Tally up the lines below that contain the word "some" and give the total alone.
━━ STUDY MATERIAL
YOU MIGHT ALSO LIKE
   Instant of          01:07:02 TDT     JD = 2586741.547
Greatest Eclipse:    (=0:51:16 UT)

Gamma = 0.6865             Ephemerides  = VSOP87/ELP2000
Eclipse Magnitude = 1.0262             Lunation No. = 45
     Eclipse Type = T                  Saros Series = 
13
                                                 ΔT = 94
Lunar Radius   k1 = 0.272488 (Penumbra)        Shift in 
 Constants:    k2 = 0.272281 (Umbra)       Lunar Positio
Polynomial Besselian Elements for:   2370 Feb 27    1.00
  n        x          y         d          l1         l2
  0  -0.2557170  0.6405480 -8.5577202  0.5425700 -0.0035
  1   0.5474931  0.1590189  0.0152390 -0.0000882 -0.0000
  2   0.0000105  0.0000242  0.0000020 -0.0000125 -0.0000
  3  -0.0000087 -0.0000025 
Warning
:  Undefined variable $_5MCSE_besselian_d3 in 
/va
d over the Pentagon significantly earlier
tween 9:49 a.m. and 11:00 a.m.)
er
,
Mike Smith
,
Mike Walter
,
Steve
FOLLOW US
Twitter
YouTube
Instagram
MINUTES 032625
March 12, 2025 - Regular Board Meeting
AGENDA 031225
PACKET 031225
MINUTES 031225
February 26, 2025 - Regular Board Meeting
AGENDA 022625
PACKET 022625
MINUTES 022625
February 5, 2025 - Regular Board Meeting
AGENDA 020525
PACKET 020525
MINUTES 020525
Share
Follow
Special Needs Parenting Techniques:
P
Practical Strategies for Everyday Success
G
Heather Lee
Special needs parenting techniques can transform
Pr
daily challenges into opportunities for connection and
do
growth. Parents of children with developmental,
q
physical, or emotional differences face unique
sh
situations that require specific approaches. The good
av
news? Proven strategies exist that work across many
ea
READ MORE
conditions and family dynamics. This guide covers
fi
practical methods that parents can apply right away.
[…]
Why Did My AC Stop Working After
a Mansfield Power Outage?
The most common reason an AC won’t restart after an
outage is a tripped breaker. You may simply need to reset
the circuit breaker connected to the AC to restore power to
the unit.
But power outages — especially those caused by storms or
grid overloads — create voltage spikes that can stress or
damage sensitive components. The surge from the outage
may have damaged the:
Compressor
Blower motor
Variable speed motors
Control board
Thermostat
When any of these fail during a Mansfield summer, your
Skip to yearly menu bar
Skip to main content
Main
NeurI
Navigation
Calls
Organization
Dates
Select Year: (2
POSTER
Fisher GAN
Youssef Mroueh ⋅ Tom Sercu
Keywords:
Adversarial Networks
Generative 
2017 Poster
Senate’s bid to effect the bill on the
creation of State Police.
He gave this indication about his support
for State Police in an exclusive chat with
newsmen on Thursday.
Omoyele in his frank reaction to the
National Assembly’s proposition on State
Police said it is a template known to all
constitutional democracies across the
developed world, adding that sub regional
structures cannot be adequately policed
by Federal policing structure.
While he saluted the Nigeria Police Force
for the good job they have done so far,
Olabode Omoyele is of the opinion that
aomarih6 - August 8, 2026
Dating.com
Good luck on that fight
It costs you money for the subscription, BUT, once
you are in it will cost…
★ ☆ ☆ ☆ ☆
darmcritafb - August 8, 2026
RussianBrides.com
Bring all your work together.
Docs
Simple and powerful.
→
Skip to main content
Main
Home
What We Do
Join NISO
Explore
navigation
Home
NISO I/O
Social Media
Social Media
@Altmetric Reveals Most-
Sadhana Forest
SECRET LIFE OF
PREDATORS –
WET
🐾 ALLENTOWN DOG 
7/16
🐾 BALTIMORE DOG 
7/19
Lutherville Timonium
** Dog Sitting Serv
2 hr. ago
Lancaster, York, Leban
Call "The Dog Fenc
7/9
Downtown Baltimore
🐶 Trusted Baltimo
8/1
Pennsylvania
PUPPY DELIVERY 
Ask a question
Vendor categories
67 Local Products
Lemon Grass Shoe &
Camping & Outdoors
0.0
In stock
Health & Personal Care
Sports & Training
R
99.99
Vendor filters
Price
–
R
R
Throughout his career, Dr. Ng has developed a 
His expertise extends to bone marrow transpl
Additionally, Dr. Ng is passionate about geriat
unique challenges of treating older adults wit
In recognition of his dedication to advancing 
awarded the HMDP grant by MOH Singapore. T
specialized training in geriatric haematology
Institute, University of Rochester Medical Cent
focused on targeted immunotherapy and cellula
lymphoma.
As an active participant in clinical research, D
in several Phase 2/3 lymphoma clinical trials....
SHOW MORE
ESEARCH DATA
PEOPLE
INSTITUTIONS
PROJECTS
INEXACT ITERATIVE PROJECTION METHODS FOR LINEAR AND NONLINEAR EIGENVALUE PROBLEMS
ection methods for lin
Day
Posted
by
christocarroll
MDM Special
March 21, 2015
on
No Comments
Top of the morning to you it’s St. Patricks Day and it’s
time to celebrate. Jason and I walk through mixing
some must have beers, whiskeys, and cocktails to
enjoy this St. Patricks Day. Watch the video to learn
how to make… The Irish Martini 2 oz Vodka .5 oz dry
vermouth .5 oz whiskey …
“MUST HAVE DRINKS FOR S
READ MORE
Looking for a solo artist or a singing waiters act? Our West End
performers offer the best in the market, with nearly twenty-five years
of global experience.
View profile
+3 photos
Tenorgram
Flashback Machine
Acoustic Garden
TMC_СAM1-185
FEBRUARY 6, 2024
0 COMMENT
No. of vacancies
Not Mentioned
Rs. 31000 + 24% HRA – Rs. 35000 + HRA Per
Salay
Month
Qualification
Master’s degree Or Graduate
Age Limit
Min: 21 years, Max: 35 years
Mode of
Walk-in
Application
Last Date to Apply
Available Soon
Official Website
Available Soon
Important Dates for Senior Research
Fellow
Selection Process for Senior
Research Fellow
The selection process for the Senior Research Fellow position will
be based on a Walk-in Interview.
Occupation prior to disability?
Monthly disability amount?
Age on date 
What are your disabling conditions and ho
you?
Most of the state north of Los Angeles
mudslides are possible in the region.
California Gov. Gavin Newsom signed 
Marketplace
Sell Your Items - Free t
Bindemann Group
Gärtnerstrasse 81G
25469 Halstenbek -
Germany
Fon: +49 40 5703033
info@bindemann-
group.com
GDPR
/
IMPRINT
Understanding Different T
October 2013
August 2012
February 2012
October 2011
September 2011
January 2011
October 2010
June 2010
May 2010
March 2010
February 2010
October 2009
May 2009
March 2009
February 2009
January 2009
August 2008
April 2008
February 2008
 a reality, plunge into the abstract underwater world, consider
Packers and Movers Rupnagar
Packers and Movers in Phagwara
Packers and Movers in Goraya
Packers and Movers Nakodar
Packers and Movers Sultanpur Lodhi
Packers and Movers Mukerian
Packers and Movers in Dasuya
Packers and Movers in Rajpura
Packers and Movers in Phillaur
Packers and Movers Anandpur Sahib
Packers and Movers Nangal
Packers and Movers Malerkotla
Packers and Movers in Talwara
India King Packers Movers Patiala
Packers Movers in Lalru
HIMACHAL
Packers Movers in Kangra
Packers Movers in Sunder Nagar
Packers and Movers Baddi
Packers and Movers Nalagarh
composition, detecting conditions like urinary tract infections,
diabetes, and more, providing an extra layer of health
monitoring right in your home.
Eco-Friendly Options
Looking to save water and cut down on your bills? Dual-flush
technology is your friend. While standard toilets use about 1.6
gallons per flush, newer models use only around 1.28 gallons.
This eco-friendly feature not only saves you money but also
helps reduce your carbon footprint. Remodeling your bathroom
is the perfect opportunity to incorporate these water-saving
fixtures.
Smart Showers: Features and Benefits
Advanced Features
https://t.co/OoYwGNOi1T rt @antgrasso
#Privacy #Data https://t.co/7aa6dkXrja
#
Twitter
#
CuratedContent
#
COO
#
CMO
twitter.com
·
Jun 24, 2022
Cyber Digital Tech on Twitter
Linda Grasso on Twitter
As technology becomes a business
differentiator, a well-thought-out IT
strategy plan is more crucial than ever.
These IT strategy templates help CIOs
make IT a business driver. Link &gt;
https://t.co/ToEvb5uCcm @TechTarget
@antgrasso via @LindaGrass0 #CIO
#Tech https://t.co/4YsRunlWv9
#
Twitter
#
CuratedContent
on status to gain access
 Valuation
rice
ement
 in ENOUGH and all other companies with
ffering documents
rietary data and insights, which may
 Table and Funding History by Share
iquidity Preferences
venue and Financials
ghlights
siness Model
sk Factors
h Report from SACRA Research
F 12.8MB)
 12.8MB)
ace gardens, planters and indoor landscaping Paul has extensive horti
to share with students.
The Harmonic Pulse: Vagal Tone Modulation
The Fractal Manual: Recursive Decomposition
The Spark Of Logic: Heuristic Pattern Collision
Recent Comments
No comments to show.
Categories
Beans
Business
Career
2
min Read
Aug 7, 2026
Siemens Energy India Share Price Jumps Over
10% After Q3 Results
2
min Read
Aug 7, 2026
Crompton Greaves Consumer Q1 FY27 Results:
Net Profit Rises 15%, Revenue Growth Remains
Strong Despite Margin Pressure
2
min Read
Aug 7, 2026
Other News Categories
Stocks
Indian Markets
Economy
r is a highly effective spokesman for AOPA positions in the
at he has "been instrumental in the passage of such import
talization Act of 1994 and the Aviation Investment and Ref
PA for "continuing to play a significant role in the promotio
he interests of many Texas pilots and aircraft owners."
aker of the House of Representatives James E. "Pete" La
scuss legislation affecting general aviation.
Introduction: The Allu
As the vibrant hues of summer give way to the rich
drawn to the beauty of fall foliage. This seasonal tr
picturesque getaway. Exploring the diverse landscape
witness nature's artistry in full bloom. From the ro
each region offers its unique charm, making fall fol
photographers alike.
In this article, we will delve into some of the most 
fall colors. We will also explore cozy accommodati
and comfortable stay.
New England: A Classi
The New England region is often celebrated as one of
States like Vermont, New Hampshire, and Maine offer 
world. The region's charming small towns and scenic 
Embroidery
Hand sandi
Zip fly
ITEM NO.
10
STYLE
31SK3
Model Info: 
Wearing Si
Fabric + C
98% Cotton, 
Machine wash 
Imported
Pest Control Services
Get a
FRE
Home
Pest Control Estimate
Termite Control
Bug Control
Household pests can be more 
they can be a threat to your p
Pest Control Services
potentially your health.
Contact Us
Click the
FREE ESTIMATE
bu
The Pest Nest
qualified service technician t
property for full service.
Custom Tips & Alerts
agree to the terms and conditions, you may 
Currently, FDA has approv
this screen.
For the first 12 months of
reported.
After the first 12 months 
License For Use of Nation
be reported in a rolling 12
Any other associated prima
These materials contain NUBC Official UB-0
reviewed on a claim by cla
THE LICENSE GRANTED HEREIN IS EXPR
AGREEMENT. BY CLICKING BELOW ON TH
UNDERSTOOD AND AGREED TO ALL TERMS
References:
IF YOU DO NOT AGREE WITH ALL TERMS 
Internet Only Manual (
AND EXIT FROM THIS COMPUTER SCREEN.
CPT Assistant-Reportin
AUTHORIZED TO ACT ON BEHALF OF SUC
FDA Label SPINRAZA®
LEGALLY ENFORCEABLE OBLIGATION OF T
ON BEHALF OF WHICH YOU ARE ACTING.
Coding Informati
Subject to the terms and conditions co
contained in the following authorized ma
━━━━
# SOLUTION TO THE PROBLEM
2